Ana, you are so insightful and I’m so grateful to have found your site today! I have been struggling with HPS for awhile now, I didn’t realize that is what it was until this past month. I have been thinking and thinking and trying to FIX myself for years. I psychoanalyze myself non stop. I just want to feel content, I want the tightness in my chest to go away. I am an artist that is blocked and I am going through the “Artist Way” right now. It’s all connected & now I see so much clearer. It’s all up to me to just “STOP”. I can relate to any addicts because I see how hard it will be for me to do just that. It’s such a habit, a comfort zone for me to not act. It’s so so unbelievably nice to hear you say out loud, just STOP. To see others feel the same. I’m not alone in feeling like this.

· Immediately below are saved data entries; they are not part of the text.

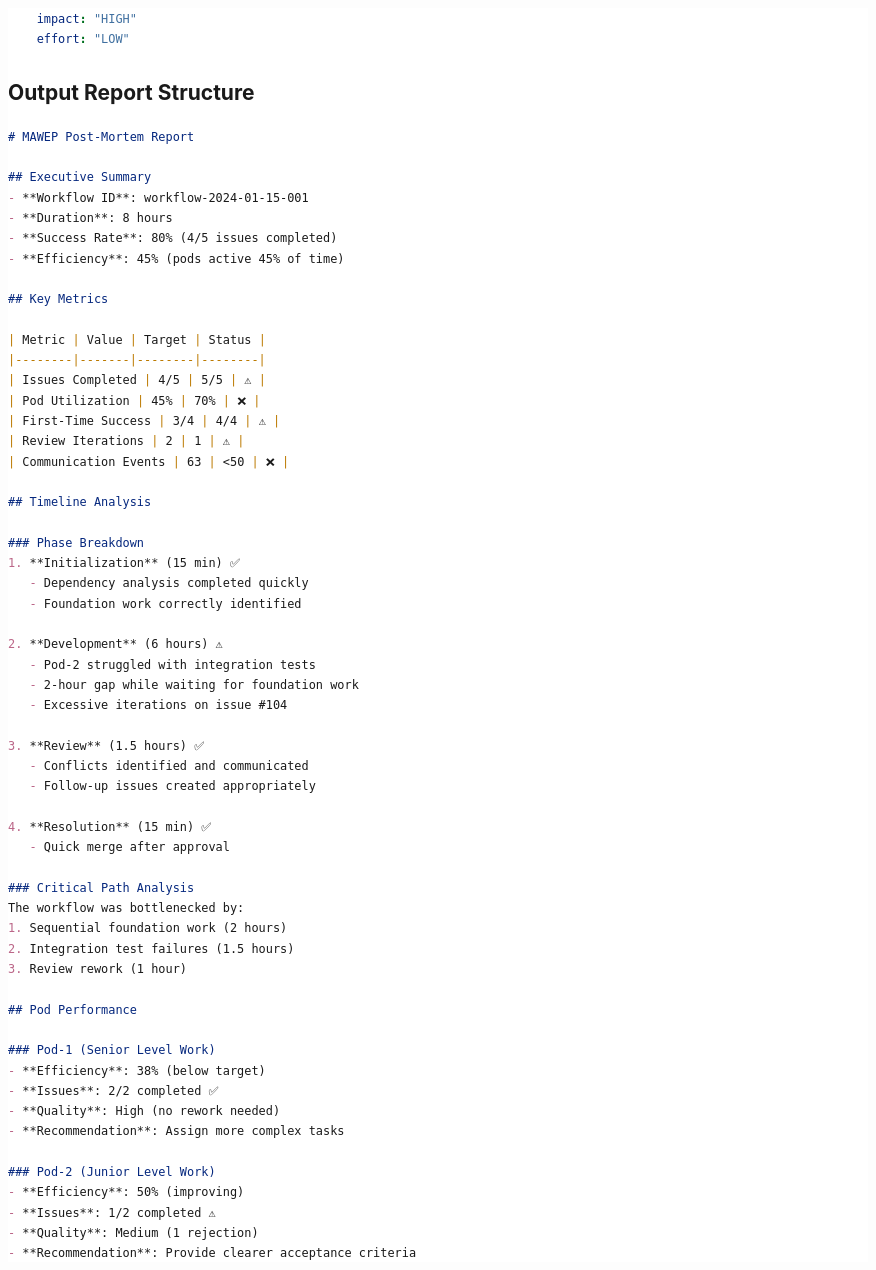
 ```yaml
    impact: "HIGH"
    effort: "LOW"
```

## Output Report Structure

```markdown
# MAWEP Post-Mortem Report

## Executive Summary
- **Workflow ID**: workflow-2024-01-15-001
- **Duration**: 8 hours
- **Success Rate**: 80% (4/5 issues completed)
- **Efficiency**: 45% (pods active 45% of time)

## Key Metrics

| Metric | Value | Target | Status |
|--------|-------|--------|--------|
| Issues Completed | 4/5 | 5/5 | ⚠️ |
| Pod Utilization | 45% | 70% | ❌ |
| First-Time Success | 3/4 | 4/4 | ⚠️ |
| Review Iterations | 2 | 1 | ⚠️ |
| Communication Events | 63 | <50 | ❌ |

## Timeline Analysis

### Phase Breakdown
1. **Initialization** (15 min) ✅
   - Dependency analysis completed quickly
   - Foundation work correctly identified

2. **Development** (6 hours) ⚠️
   - Pod-2 struggled with integration tests
   - 2-hour gap while waiting for foundation work
   - Excessive iterations on issue #104

3. **Review** (1.5 hours) ✅
   - Conflicts identified and communicated
   - Follow-up issues created appropriately

4. **Resolution** (15 min) ✅
   - Quick merge after approval

### Critical Path Analysis
The workflow was bottlenecked by:
1. Sequential foundation work (2 hours)
2. Integration test failures (1.5 hours)
3. Review rework (1 hour)

## Pod Performance

### Pod-1 (Senior Level Work)
- **Efficiency**: 38% (below target)
- **Issues**: 2/2 completed ✅
- **Quality**: High (no rework needed)
- **Recommendation**: Assign more complex tasks

### Pod-2 (Junior Level Work)
- **Efficiency**: 50% (improving)
- **Issues**: 1/2 completed ⚠️
- **Quality**: Medium (1 rejection)
- **Recommendation**: Provide clearer acceptance criteria
```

Thank you so much for being here and sharing your success story, it gives me so much hope that I can do this!
Anne,
I could not have read this post at a more appropriate time! The last two days have been ROUGH for me. I was honestly contemplating ending it all because I was feeling so utterly BROKEN and alone and like a big nothing. I just didn’t feel loved and accepted or respected. I realize that I wasn’t accepting, respecting, and loving myself- all because I feel like something is wrong with me. Your post made me smile because it was like I was reading about myself. I don’t feel so weird and alone anymore! Thank you so much.
Stephanie
Hi Ane, I’m so grateful to you for writing this extraordinary article. All my life I felt something was wrong with me, and that I must find something or some way to fix me.
It is so tremendously liberating to find out that there is NOTTHING TO FIX !.I know this will take a lot of work to get rid of the negative thoughts instilled since childhood. But I look forward to no more sleepless nights and exhausting days from thought addiction. All I have to do is get this under control, I know it is easier said than done, But I’m certainly going to try. It has been quite challenging living with the HSP trait and all that it encompasses. My heart and soul will be lighter now just knowing that, I AM JUST RIGHT, and that it can be NO OTHER WAY! You should make a song with those choice words for HSP’s. I AM NOT BROKEN. THERE IS NO NEED TO FIX ME.
I not broken? Now you tell me. I am so happy to find you.